Case: A Talmud Torah (elementary school that focuses on Torah studies) (=def) has been operating from the beginning of the year in an apartment building, which shares a large play area together with another apartment building. The plaintiffs (=pl) are neighbors who do not object to the presence of def but to the "unbearable noise" made during recess, when the children play in the outside play area. This is especially troublesome to one of pl, who is on maternity leave and needs the morning for catching up on sleep and regaining strength. Pl demand that the children go to some public playground for recess. Def says that it is not feasible to go to another playground, primarily because it would take extra time and would include crossing streets to get there. Since the halacha is that they are allowed to operate wherever they desire, this must include the ability to give normal recesses to the children, without which it is impossible for them to learn.

Ruling: The mishna (Bava Batra 20b) says that while neighbors can protest someone opening a store in their courtyard if it produces noise, among the things to which they cannot object is the noise of schoolchildren at a Torah school. The gemara says that an exception was made for schools due to the institution of Rabbi Yehoshua ben Gamla, who said that schools for children to learn Torah must be made in every town, and children should enroll in the schools from the age of six or seven. These ideas are accepted as halacha (Rambam, Sh’cheinim 6:12 and Shulchan Aruch, Choshen Mishpat 156:3).
Should the presence of a new mother change the situation? While the Rama (CM 156:2) says that one cannot prevent someone from making noise inside his own home, sick people who are harmed by the noise can protest. Thus, we see that sick people can prevent some forms of noise that others are not able to. However, most poskim (see Pitchei Choshen, Shechenim 15:(74)) say that this limitation does not apply to schools in which Torah is taught. Furthermore, if any new mother were able to protest, the idea of schools being able to exist throughout a town would effectively be uprooted, as, baruch Hashem, new mothers can be found in almost any location. Thus, pl would not have grounds for forcing def to move its operations.

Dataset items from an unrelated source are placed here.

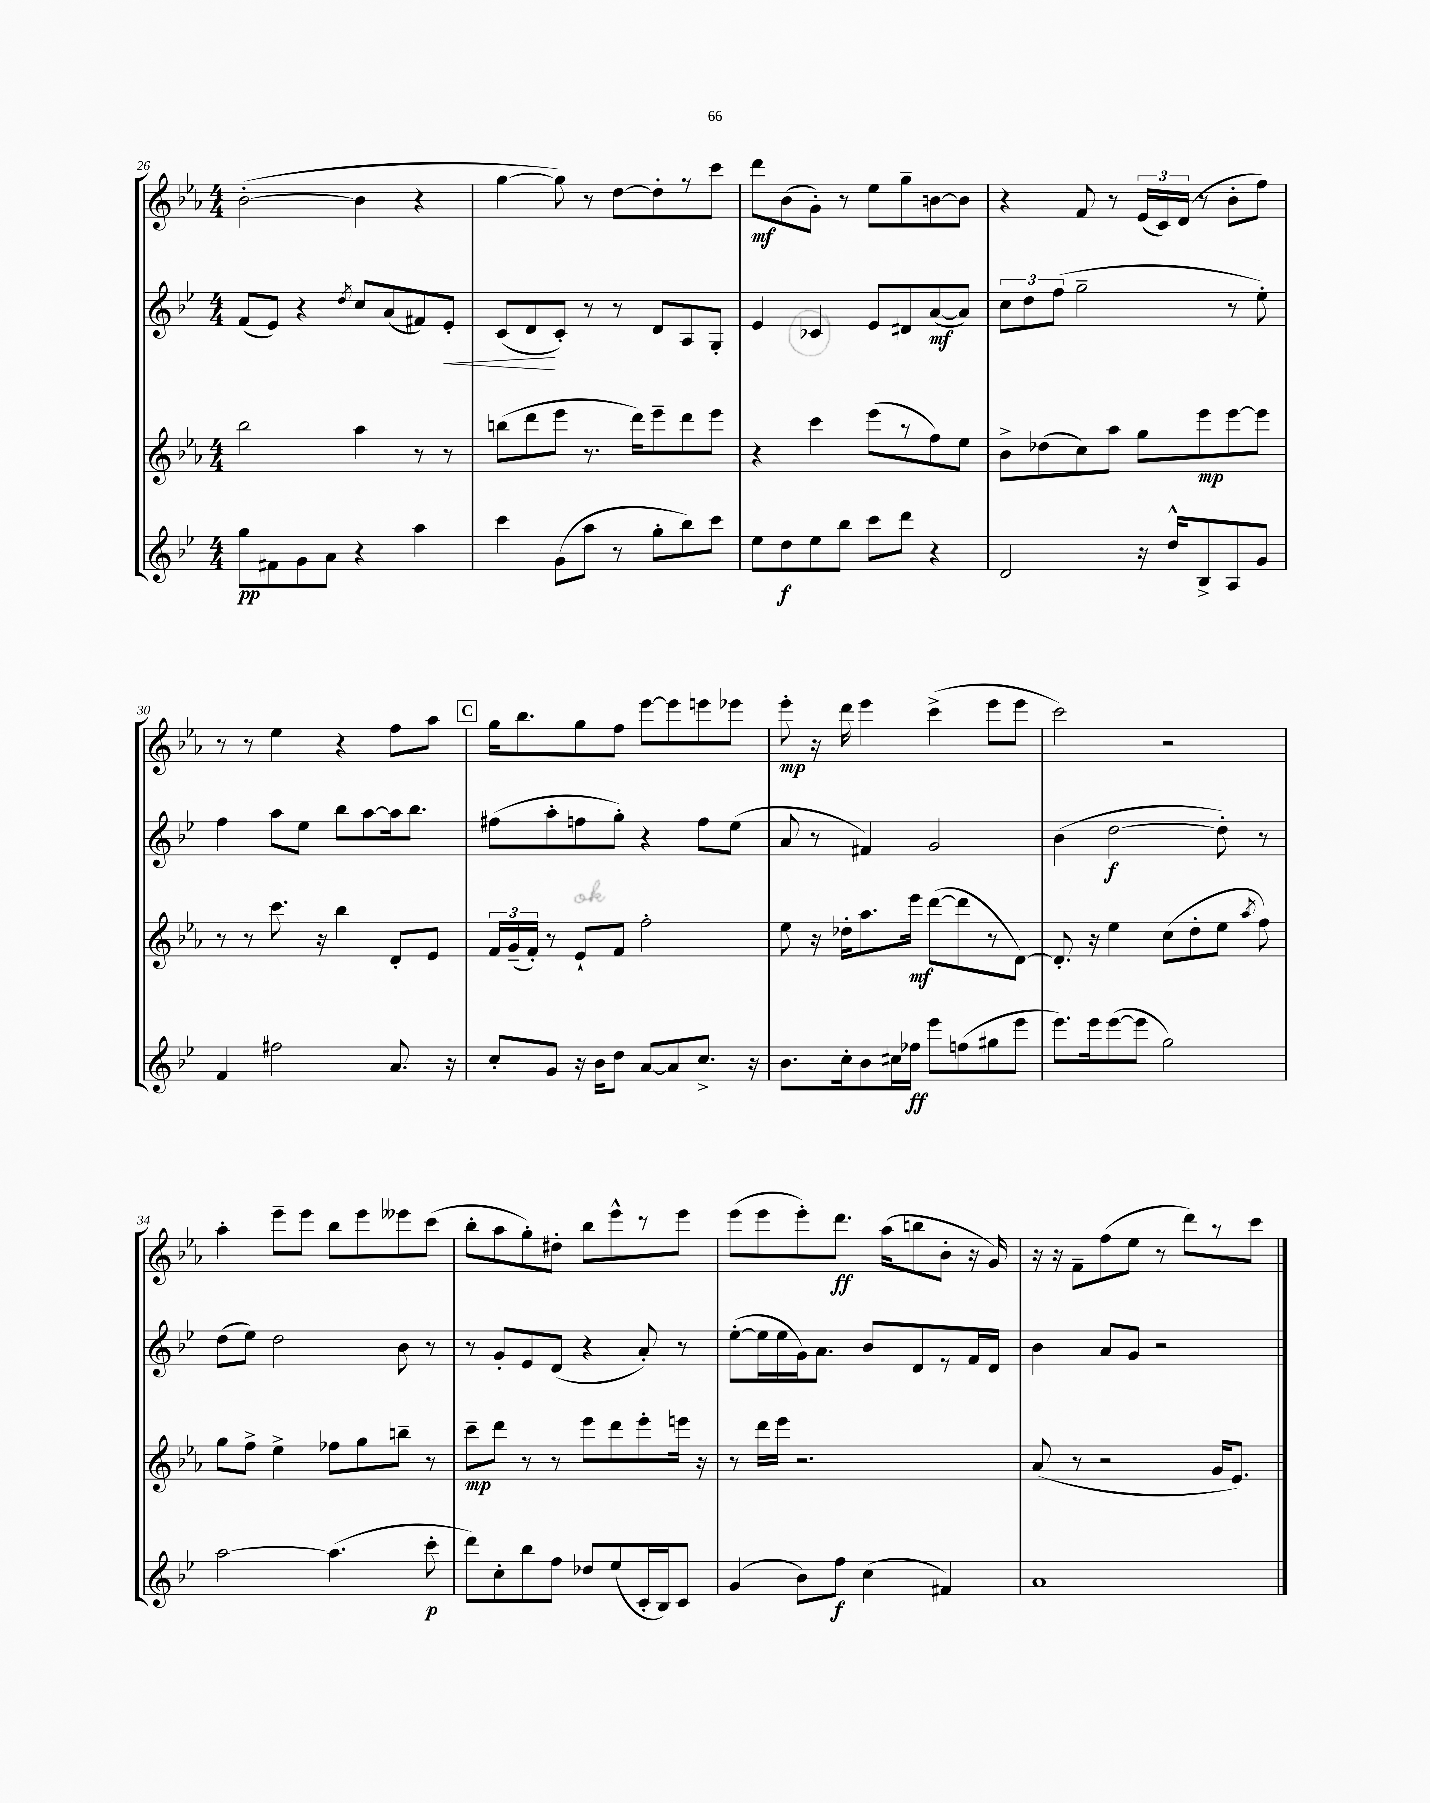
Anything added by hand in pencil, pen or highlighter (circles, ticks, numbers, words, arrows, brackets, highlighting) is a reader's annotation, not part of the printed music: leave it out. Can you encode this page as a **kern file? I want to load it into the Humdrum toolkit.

**kern	**kern	**kern	**kern
*staff4	*staff3	*staff2	*staff1
*clefG2	*clefG2	*clefG2	*clefG2
*k[b-e-]	*k[b-e-a-]	*k[b-e-]	*k[b-e-a-]
*M4/4	*M4/4	*M4/4	*M4/4
8gg	2bb-	(8f	([2b-'
8f#	.	8e-)	.
8g	.	4r	.
8a	.	.	.
.	.	8qdd	.
4r	4aa-	8cc	4b-]
.	.	(8a	.
4aa	8r	8f#)	4r
.	8r	8e-'	.
=	=	=	=
4ccc	(8bb	(8c	[4gg
.	8ddd	8d	.
(8g	8eee-	8c')	8gg])
8aa	8.r	8r	8r
8r	.	8r	[8dd
.	16ddd)	.	.
8gg'	8eee-~	8d	8dd']
8bb-)	8ddd	8A	8r
8ccc	8eee-	8G'	8ccc
=	=	=	=
8ee-	4r	4e-	8ddd
8dd	.	.	(8b-
8ee-	4ccc	4c-	8g')
8bb-	.	.	8r
8ccc	(8eee-	8e-	8ee-
8ddd	8r	8d#	8gg~
4r	8ff)	([8a	[8b
.	8ee-	8a])	8b]
=	=	=	=
2d	8b-^	12cc	4r
.	.	12dd	.
.	(8dd-	.	.
.	.	(12ff	.
.	8cc)	2gg~	8f
.	8aa-	.	8r
16r	8gg	.	(24e-
.	.	.	24c)
16dd^^	.	.	.
.	.	.	(24d
8B-^	8eee-	.	8r
8A	[8eee-	8r	8b-'
8g	8eee-]	8ee-')	8ff)
=	=	=	=
4f	8r	4ff	8r
.	8r	.	8r
2ff#	8.ccc	8aa	4ee-
.	.	8ee-	.
.	16r	.	.
.	4bb-	8bb-	4r
.	.	[8aa	.
8.a	8d'	16aa]	8ff
.	.	8.bb-	.
.	8e-	.	8aa-
16r	.	.	.
=	=	=	=
8cc'	24f	(8ff#	16gg
.	(24g~	.	.
.	.	.	8.bb-
.	24f')	.	.
8g	8r	8aa'	.
16r	8e-`	8ff	8gg
16b-	.	.	.
8dd	8f	8gg')	8ff
[8a	2ff'	4r	[8eee-
8a]	.	.	8eee-]
8.cc^	.	8ff	8eee
.	.	(8ee-	8eee-
16r	.	.	.
=	=	=	=
8.b-	8ee-	8a	8eee-'
.	16r	8r	16r
16cc'	16dd-'	.	16ddd
8b-	8.aa-	4f#)	4eee-
16cc#	.	.	.
16ff-	16eee-	.	.
8eee-	([8ddd	2g	(4ccc^
(8ff	8ddd]	.	.
8gg#	8r	.	8eee-
8eee-	[8d)	.	8eee-
=	=	=	=
8.eee-)	8.d']	(4b-	2ccc)
16eee-	16r	.	.
([8eee-	4ee-	[2dd	.
8eee-]	.	.	.
2gg)	(8cc	.	2r
.	8dd'	.	.
.	8ee-	8dd'])	.
.	8qaa-	.	.
.	8ff)	8r	.
=	=	=	=
[2aa	8gg	(8dd	4aa-'
.	8ff^	8ee-)	.
.	4ee-^	2dd	8eee-~
.	.	.	8eee-
(4.aa]	8ff-	.	8bb-
.	8gg	.	8eee-
.	8bb~	8b-	8eee--
8ccc'	8r	8r	(8ccc
=	=	=	=
8ddd)	8ccc~	8r	8bb-'
8cc'	8ddd	8g'	8aa-
8bb-	8r	8e-	8gg')
8ff	8r	(8d	8dd#'
8dd-	8eee-	4r	8bb-
(8ee-	8ddd	.	8eee-^^
16c'	8eee-'	8a')	8r
16B-)	.	.	.
8c	16eee	8r	8eee-
.	16r	.	.
=	=	=	=
(4g	8r	([8ee-'	(8eee-
.	16ddd	16ee-]	8eee-
.	16eee-	16ee-	.
8b-)	2.r	16g)	8eee-')
.	.	8.a	.
8ff	.	.	8.ddd
(4cc	.	8b-	.
.	.	.	(16aa-
.	.	8d	8bb
4f#)	.	8r	8b-'
.	.	16f	16r
.	.	16d	16g)
=	=	=	=
1a	(8a-	4b-	16r
.	.	.	16r
.	8r	.	8f~
.	2r	8a	(8ff
.	.	8g	8ee-
.	.	2r	8r
.	.	.	8ddd)
.	16g	.	8r
.	8.e-)	.	.
.	.	.	8ccc
==	==	==	==
*-	*-	*-	*-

The Nimukei Yosef (Bava Batra, 10b in the Rif’s pages) says that a Talmud Torah cannot be forced to move even if there are alternative locations where they can operate, including shuls. The Chatam Sofer (Bava Batra 21) explains that the implication of Rabbi Yehoshua ben Gamla’s institution is that the local populace must contribute to the ability of schools to exist, and this includes by allowing them to use residential areas without requiring them to search for alternatives.